** REQUEST A **
In the text on Arizona's school funding scenarios, how many districts would lose overall funding under Scenario 1?
** REQUEST B **
Write the next part of the text on Arizona's school funding scenarios, picking up right after its final line.

Scenario 1 eliminates some unfair aspects of the state’s funding system, such as the teacher experience index (TEI), which directs greater funding to half of the state’s districts with more experienced teachers. Notably, it also repeals the transportation revenue control limit (TRCL), a funding source that allows districts to raise local transportation funds based on outdated student enrollment counts without voter approval. To counterbalance these cuts, Scenario 1 also increases the 2020-2021 base funding amount per student by 2.5 percent.

The model’s map and summary charts provide helpful data that estimates how these changes could affect Arizona school districts. Under Scenario 1, 121 school districts would see a reduction in overall funding, 104 would see an increase, and one district would see no change. Statewide, the average per pupil funding for Arizona district students would increase from $9,050 to $9,159 per student, and the amount of state equalization assistance required from the state budget for both districts and charters would increase from $4.992 billion to $5.244 billion (a $252 million increase).

Users can also look at the Transportation Comparison under the Modeled Output selection, which shows how many districts would have an incentive to opt into Scenario 1’s flat $347 per pupil transportation funding amount rather than receiving funding as they currently do under a transportation route mileage-based funding formula. This view shows that 70 districts would receive more transportation funding under the flat per-pupil allocation. These districts that opt for a flat per pupil transportation allocation would also have the added benefit of additional spending flexibility.

Scenario 1 simulates several important and much needed changes to the state’s K-12 finance formula. All eliminated funding factors such as the TEI and additional teacher compensation measures distort student funding fairness. But the most impactful component of Scenario 1 is the elimination of the TRCL. Statewide, districts receive about $80 million in additional funding from TRCL and it is a major revenue source for many of Arizona’s small school districts. For instance, users can hover over the southern region of the state with their cursor and see that some of the small districts in this region would lose substantial funding from the elimination of TRCL (e.g., Sonoita Elementary District). While this does not mean that eliminating TRCL isn’t possible or necessary, it is a reality that policymakers will have to consider when reforming Arizona’s funding system.

Scenario 2: Cleaning Up the Formula and Boosting the High-Incidence, Low-Need Special Education Weight

Scenario 2 simulates four changes included in Scenario 1. These are:

  • Increases the Base Level Amount per student to $4,413.37 (2.5% increase, based on that year’s base amount)
  • Eliminates the TEI
  • Eliminates Additional Teacher Compensation
  • Increases the weight for “DD, ED, MIID, SLD, SLI, and OH” to 0.1 (this is AZ’s mild disability weight and the largest student disability group by far)

** MATERIAL PROVIDED **
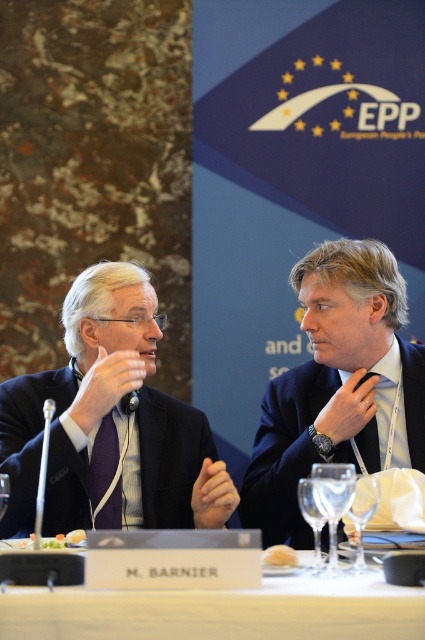
Which is in front, point (357, 552) or point (45, 477)?

Positioned in front is point (357, 552).

Who is positioned more to the left, transparent glass at lower center or silver metallic microphone at left?

silver metallic microphone at left

Where is `transparent glass at lower center`? The image size is (425, 640). transparent glass at lower center is located at coordinates click(x=362, y=515).

Can you confirm if satin blue suit at center is positioned to the right of dark blue suit at left?

Yes, satin blue suit at center is to the right of dark blue suit at left.

Between satin blue suit at center and dark blue suit at left, which one has less height?

dark blue suit at left is shorter.

Does point (306, 324) come behind point (54, 378)?

Yes, it is behind point (54, 378).

Locate an element on the screen. satin blue suit at center is located at coordinates (337, 385).

Is point (329, 570) farther from camera compared to point (363, 513)?

That is False.

This screenshot has width=425, height=640. What are the coordinates of `clear glass wine glass at lower center` in the screenshot? It's located at (333, 502).

Locate an element on the screen. The image size is (425, 640). clear glass wine glass at lower center is located at coordinates (333, 502).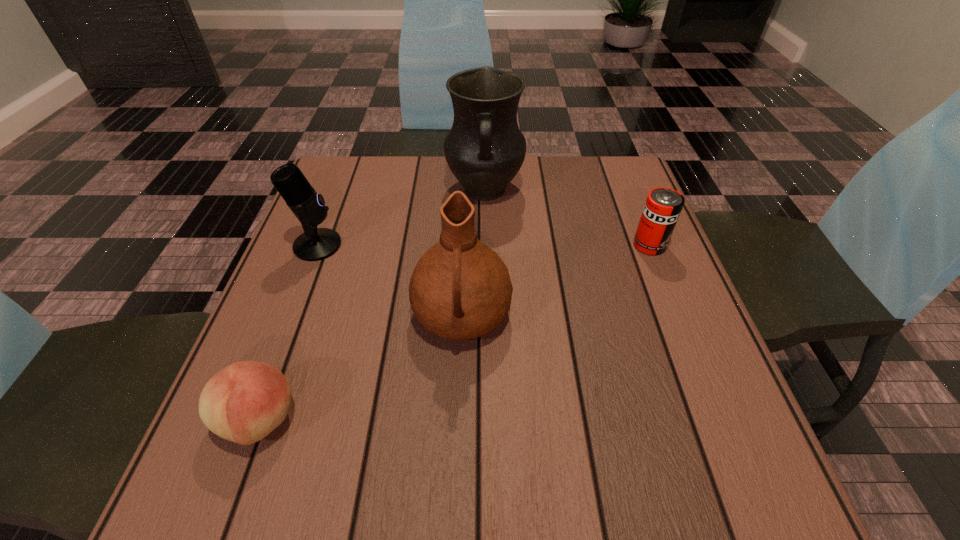
Where is `the farther pitcher`? the farther pitcher is located at coordinates (484, 149).

At what (x,y) coordinates should I click in order to perform the action: click on the nearer pitcher. Please return your answer as a coordinate pair (x, y). This screenshot has height=540, width=960. Looking at the image, I should click on (460, 289).

Identify the location of microphone. Image resolution: width=960 pixels, height=540 pixels. (315, 244).

In order to click on the fourth tallest object in this screenshot , I will do (x=663, y=206).

Find the location of a particular element. The height and width of the screenshot is (540, 960). the rightmost object is located at coordinates (663, 206).

Locate an element on the screen. Image resolution: width=960 pixels, height=540 pixels. the shortest object is located at coordinates (244, 402).

Locate an element on the screen. the nearest object is located at coordinates (244, 402).

Locate an element on the screen. Image resolution: width=960 pixels, height=540 pixels. vacant position located 0.230m on the handle side of the farther pitcher is located at coordinates (486, 285).

Where is `free point located 0.220m on the side of the second nearest object with the handle`? This screenshot has height=540, width=960. free point located 0.220m on the side of the second nearest object with the handle is located at coordinates (455, 489).

Identify the location of free space located 0.150m on the stand of the microphone. This screenshot has height=540, width=960. 406,245.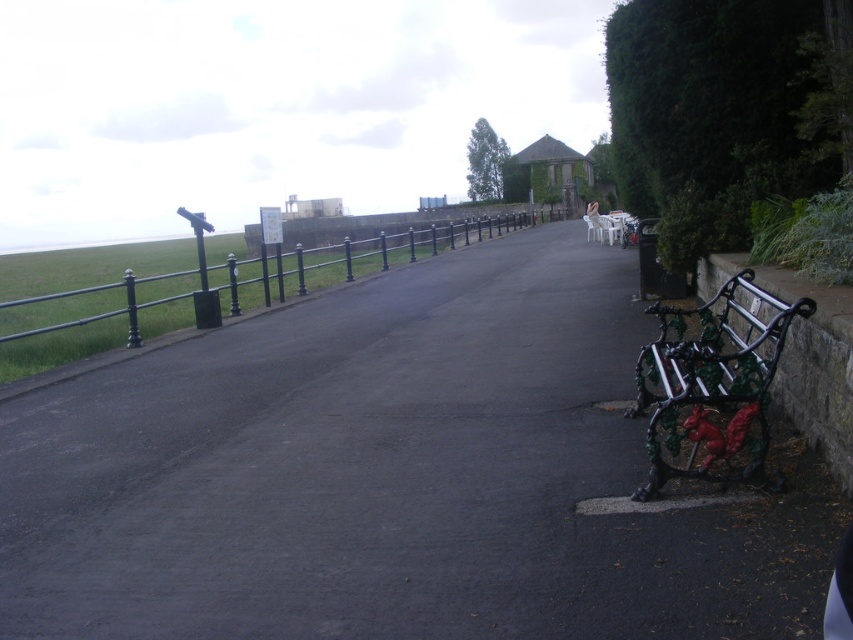
Is black asphalt pavement at center shorter than black wrought iron bench at lower right?

No.

Image resolution: width=853 pixels, height=640 pixels. What do you see at coordinates (387, 477) in the screenshot? I see `black asphalt pavement at center` at bounding box center [387, 477].

Where is `black asphalt pavement at center`? black asphalt pavement at center is located at coordinates (387, 477).

Is point (221, 481) positioned before point (94, 339)?

Yes, it is in front of point (94, 339).

Does black asphalt pavement at center appear on the right side of black metal fence at left?

Correct, you'll find black asphalt pavement at center to the right of black metal fence at left.

Where is `black asphalt pavement at center`? black asphalt pavement at center is located at coordinates (387, 477).

At what (x,y) coordinates should I click in order to perform the action: click on black asphalt pavement at center. Please return your answer as a coordinate pair (x, y). Looking at the image, I should click on (387, 477).

Measure the distance between point (737, 397) and camera.

Point (737, 397) is 4.51 meters away from camera.

Measure the distance between black wrought iron bench at lower right and camera.

A distance of 4.28 meters exists between black wrought iron bench at lower right and camera.

Does point (709, 339) come in front of point (289, 296)?

Yes, point (709, 339) is in front of point (289, 296).

This screenshot has width=853, height=640. Find the location of `black wrought iron bench at lower right`. black wrought iron bench at lower right is located at coordinates (712, 385).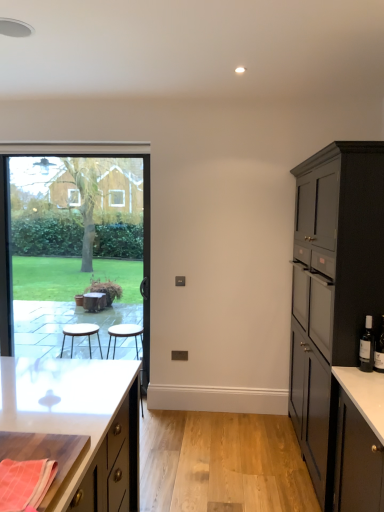
Question: Is wooden cutting board at lower left, the second cabinetry from the right, taller than matte black cabinet at right, positioned as the second cabinetry in left-to-right order?

Choices:
 (A) yes
 (B) no

Answer: (B)

Question: From a real-world perspective, is wooden cutting board at lower left, which ranks as the first cabinetry in left-to-right order, under matte black cabinet at right, marked as the 1th cabinetry in a right-to-left arrangement?

Choices:
 (A) no
 (B) yes

Answer: (B)

Question: From the image's perspective, is wooden cutting board at lower left, which ranks as the first cabinetry in left-to-right order, over matte black cabinet at right, marked as the 1th cabinetry in a right-to-left arrangement?

Choices:
 (A) no
 (B) yes

Answer: (A)

Question: Are wooden cutting board at lower left, the second cabinetry from the right, and matte black cabinet at right, positioned as the second cabinetry in left-to-right order, beside each other?

Choices:
 (A) yes
 (B) no

Answer: (B)

Question: From the image's perspective, is wooden cutting board at lower left, which ranks as the first cabinetry in left-to-right order, beneath matte black cabinet at right, positioned as the second cabinetry in left-to-right order?

Choices:
 (A) yes
 (B) no

Answer: (A)

Question: In terms of width, does dark glass wine bottle at right look wider or thinner when compared to black glass bottle at right?

Choices:
 (A) wide
 (B) thin

Answer: (B)

Question: From their relative heights in the image, would you say dark glass wine bottle at right is taller or shorter than black glass bottle at right?

Choices:
 (A) short
 (B) tall

Answer: (B)

Question: Considering the positions of point (380, 355) and point (372, 346), is point (380, 355) closer or farther from the camera than point (372, 346)?

Choices:
 (A) closer
 (B) farther

Answer: (A)

Question: Looking at the image, does dark glass wine bottle at right seem bigger or smaller compared to black glass bottle at right?

Choices:
 (A) small
 (B) big

Answer: (A)

Question: Is transparent glass window at left bigger or smaller than wooden stool at center?

Choices:
 (A) small
 (B) big

Answer: (B)

Question: Is transparent glass window at left wider or thinner than wooden stool at center?

Choices:
 (A) wide
 (B) thin

Answer: (B)

Question: From the image's perspective, is transparent glass window at left positioned above or below wooden stool at center?

Choices:
 (A) below
 (B) above

Answer: (B)

Question: From a real-world perspective, relative to wooden stool at center, is transparent glass window at left vertically above or below?

Choices:
 (A) below
 (B) above

Answer: (B)

Question: From a real-world perspective, is wooden cutting board at lower left, the second cabinetry from the right, above or below orange woven cloth at lower left?

Choices:
 (A) below
 (B) above

Answer: (A)

Question: From the image's perspective, is wooden cutting board at lower left, which ranks as the first cabinetry in left-to-right order, located above or below orange woven cloth at lower left?

Choices:
 (A) above
 (B) below

Answer: (B)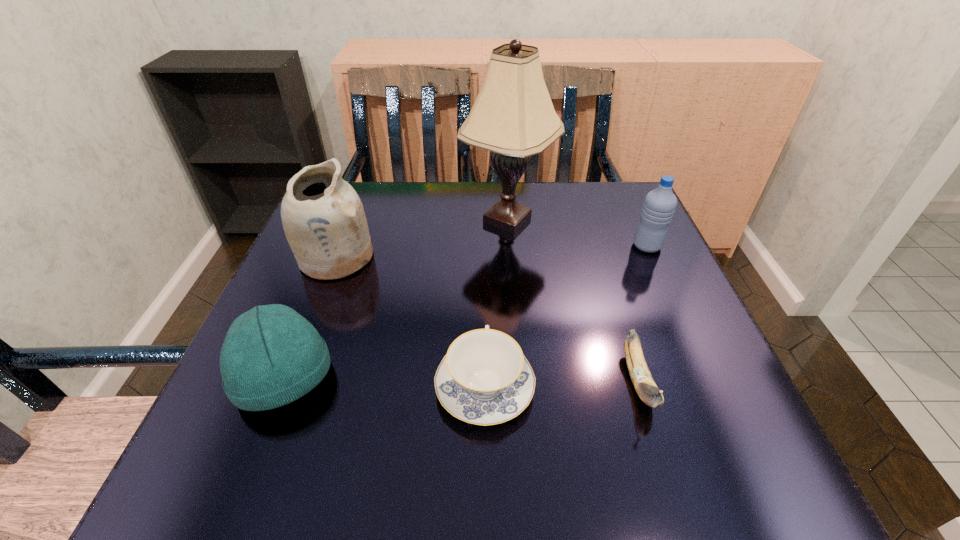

** REPLY A **
121 school districts.

** REPLY B **
Like Scenario 1, Scenario 2 also eliminates unfair features of Arizona’s funding formula and again increases the base funding amount per student by 2.5 percent. Scenario 2 also proposes an increase to the mild disability weight from .003 to 0.1, or from $13.24 to $441.34 for each student in this category. This attaches additional funds to students with a developmental delay, emotional disability, mild intellectual disability, specific learning disability, speech/language impairment, or other health impairment. Students in these groups comprise a large majority of Arizona’s special education population and most of them spend the biggest portion of their time in general education classrooms.

The map and summary charts estimate how Scenario 2 would impact every district and charter in the state. Under this scenario, 138 school districts would have higher funding, 59 would have lower funding, and 29 would see no change compared to current levels. Statewide, the average funding for traditional district students would increase from $9,050 to $9,105 per student, and the amount of state equalization assistance required for districts and charters would increase from $4.992 billion to $5.078 billion, an $86 million increase.

Scenario 2, like Scenario 1, would eliminate some of the most glaringly unfair features of Arizona’s funding system and counterbalance those cuts with both an increase to the base funding amount and a substantial boost to the mild disability special education weight. Interestingly, Scenario 2 wouldn’t be nearly as costly to the state budget as Scenario 1 because rather than adding a weight for all middle school students as the first scenario does, it would include a targeted funding increase for special education students.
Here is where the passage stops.